EUR/USD dropped 0.17% to 1.1172 - the lowest level since September 9, before recovering to 1.1183.
In separate comments, St. Louis Fed President James Bullard
and Atlanta Fed President Dennis Lockhart indicated that the U.S. central bank is still likely to raise short-term interest
rates this year. The greenback was given a boost after the remarks.
Investors were now awaiting a speech by Fed Chair Janet Yellen later in the week for additional clarity on the bank’s decision last week to leave interest rates on hold.

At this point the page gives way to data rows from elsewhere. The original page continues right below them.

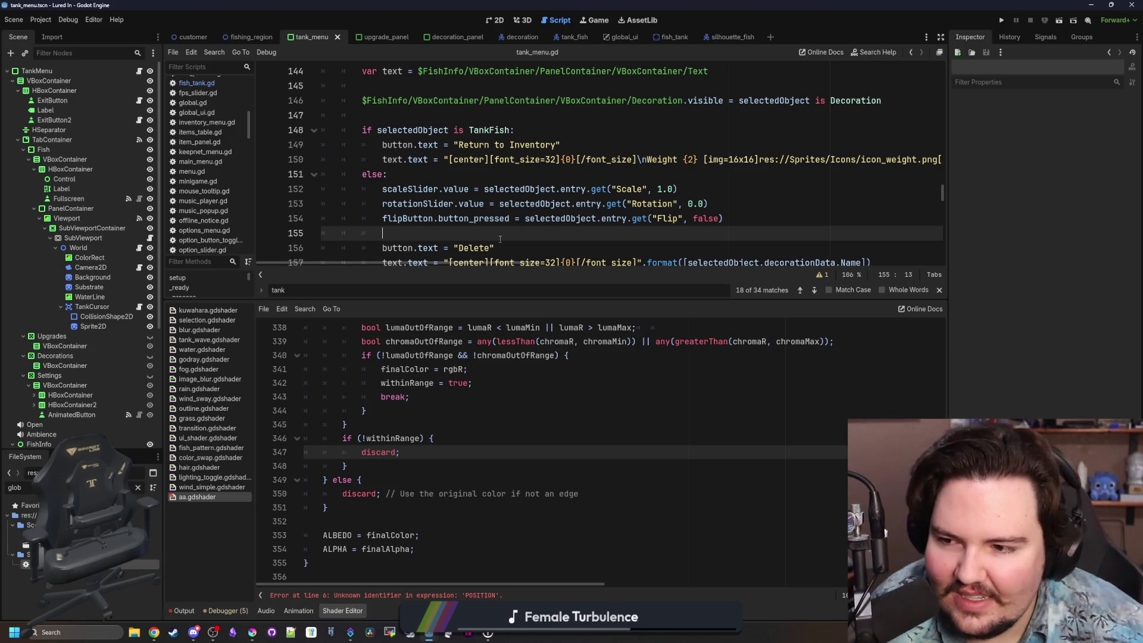
Close aa.gdshader in the script editor and save the scene again.
{"action": "left_click", "coordinate": [348, 425]}
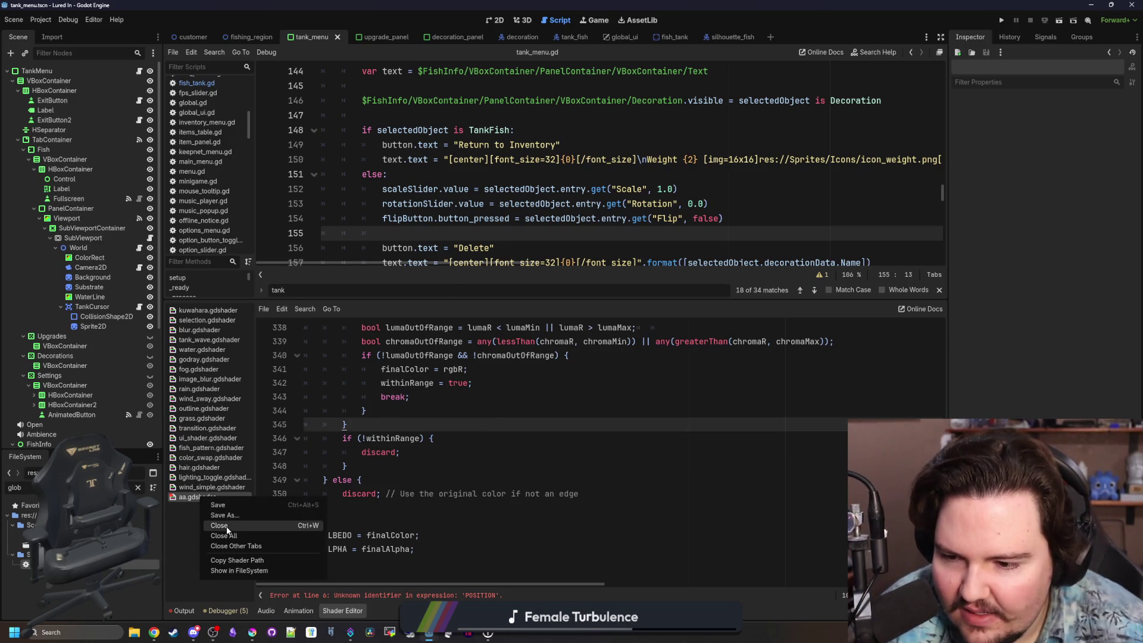
{"action": "left_click", "coordinate": [219, 525]}
{"action": "left_click", "coordinate": [523, 175]}
{"action": "key", "text": "ctrl+s"}
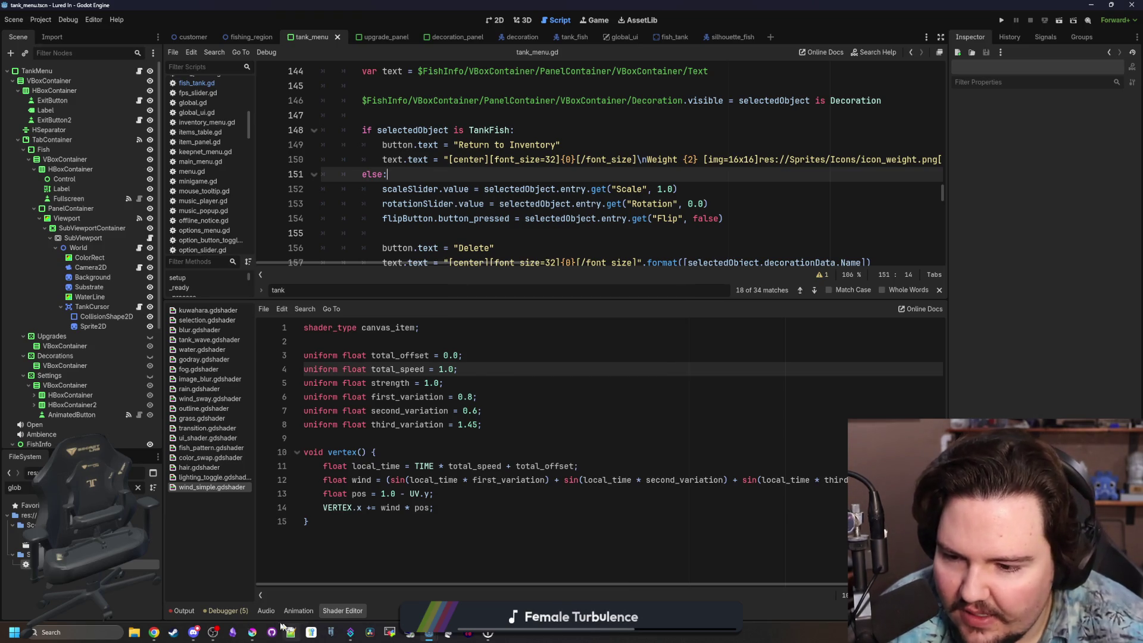
{"action": "left_click", "coordinate": [203, 610]}
{"action": "left_click", "coordinate": [181, 610]}
{"action": "left_click", "coordinate": [530, 306]}
{"action": "key", "text": "ctrl+s"}
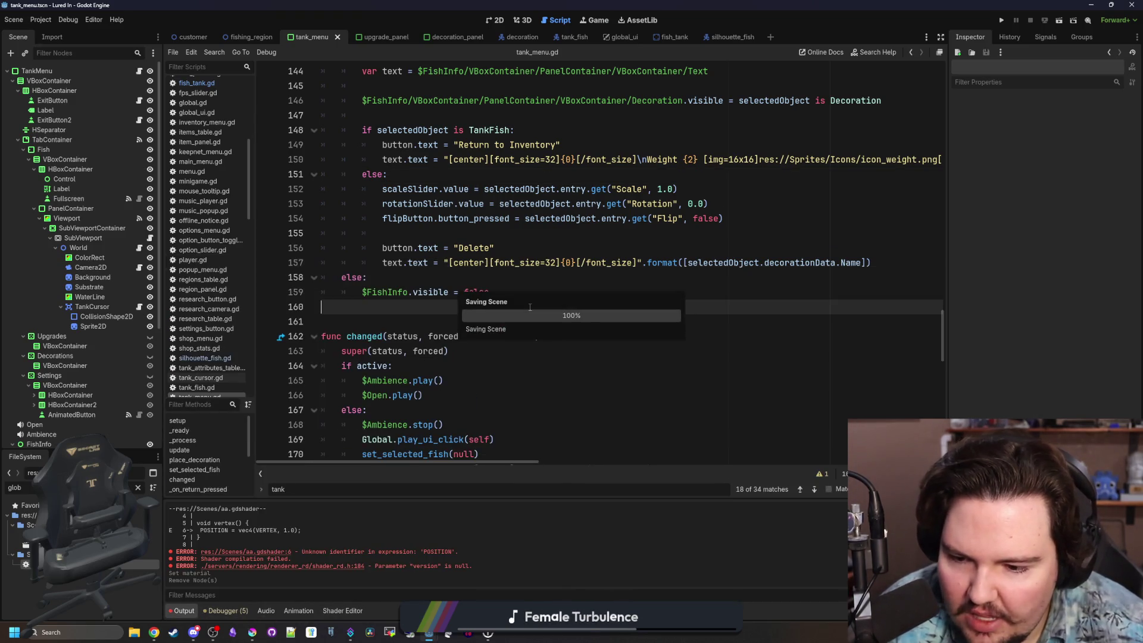
{"action": "key", "text": "ctrl+s"}
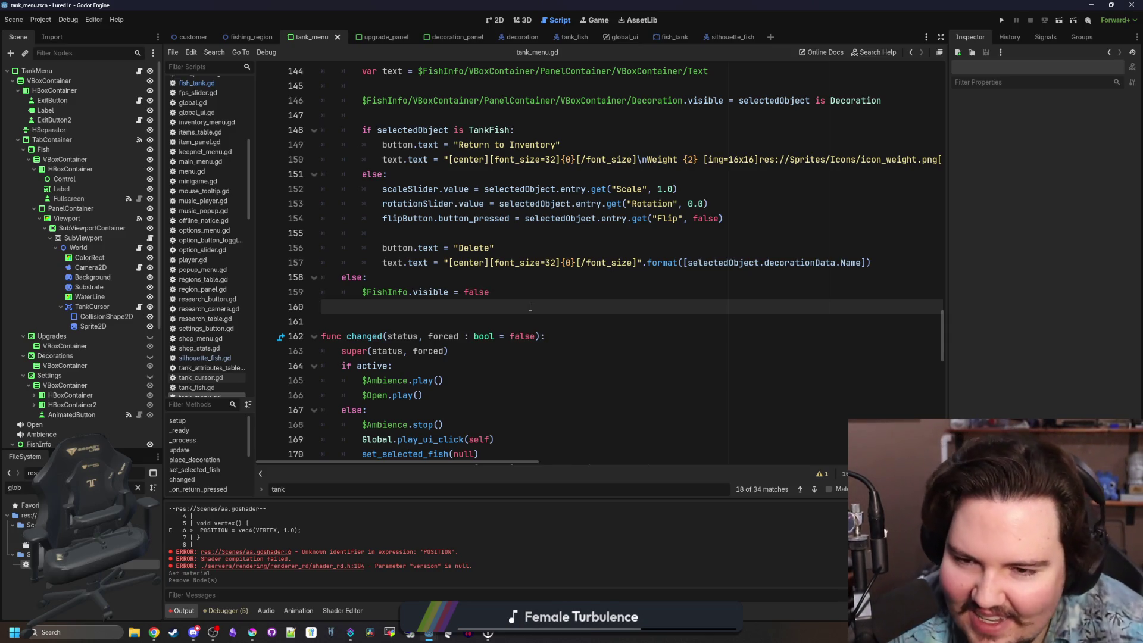
Look over tank_menu.gd, then switch to the fish_tank scene and its fish_tank.gd script.
{"action": "scroll", "coordinate": [529, 306], "scroll_direction": "down", "scroll_amount": 2}
{"action": "scroll", "coordinate": [642, 276], "scroll_direction": "up", "scroll_amount": 5}
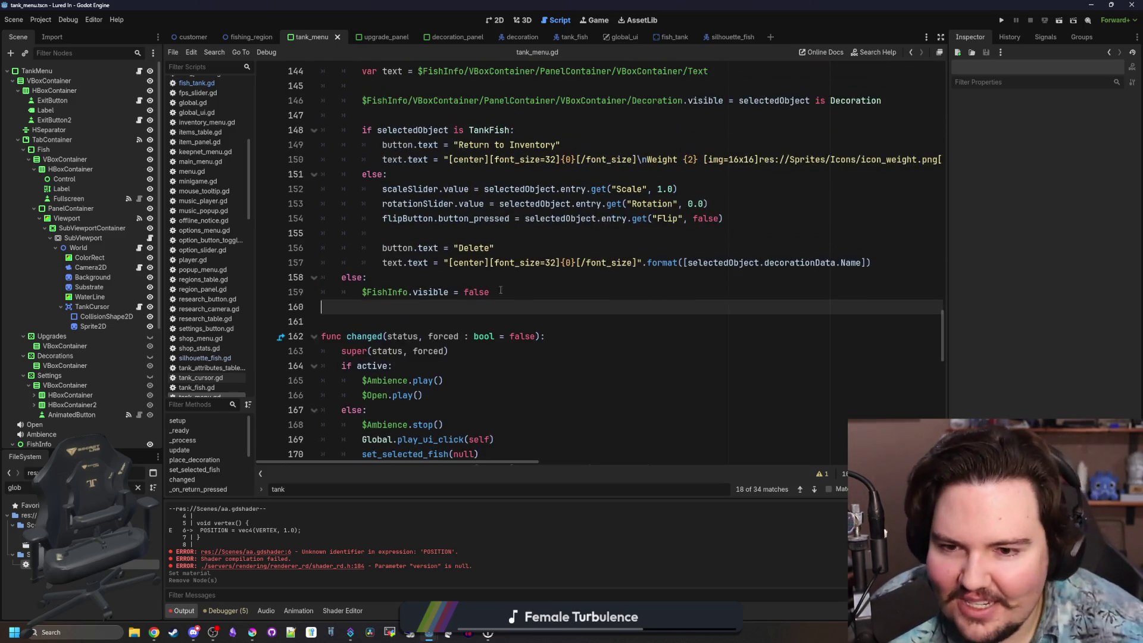
{"action": "left_click", "coordinate": [545, 370]}
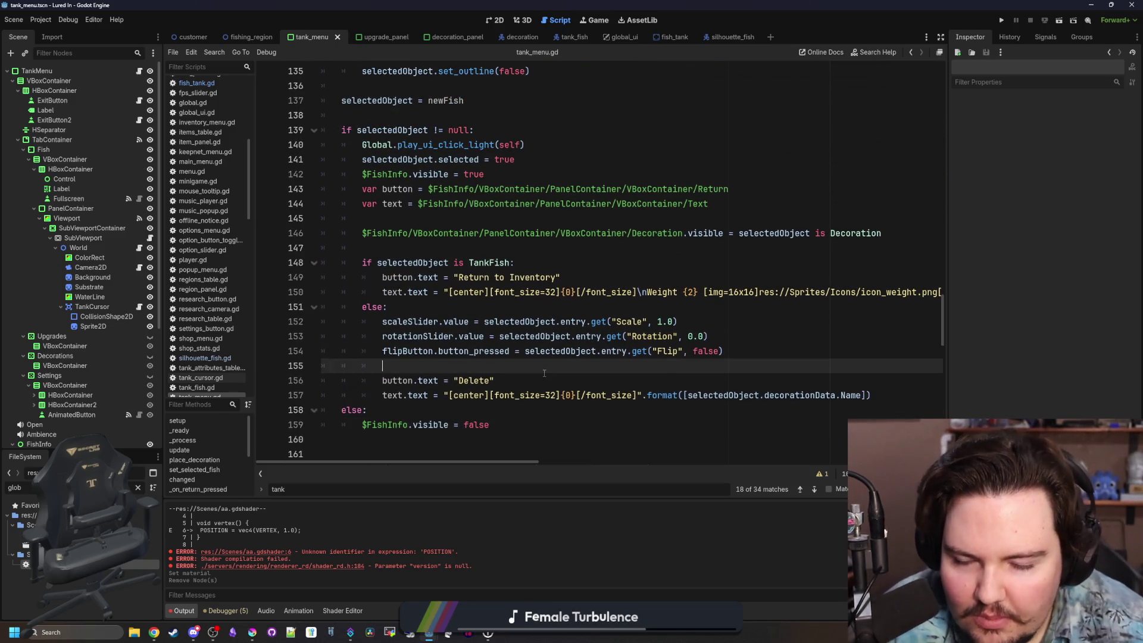
{"action": "scroll", "coordinate": [467, 299], "scroll_direction": "up", "scroll_amount": 4}
{"action": "scroll", "coordinate": [467, 299], "scroll_direction": "up", "scroll_amount": 2}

The shared currency remained on the back foot amid concerns that the European Central Bank could expand its trillion-euro monetary stimulus program after it cut its forecasts for growth and inflation earlier this month.
Mario Draghi, the head of the European Central Bank is expected to address lawmakers at a European Parliament hearing in Brussels on Wednesday.
Over the weekend, ECB Chief Economist Peter Praet reiterated that the bank could expand monetary stimulus if necessary to combat risks from global economic turbulence.
Investors were looking ahead to Chinese manufacturing data on Wednesday, as well as surveys of the euro zone private sector for fresh indications on the condition of the global economy.
The euro was also at two-week lows against the yen, with EUR/JPY down to 134.01.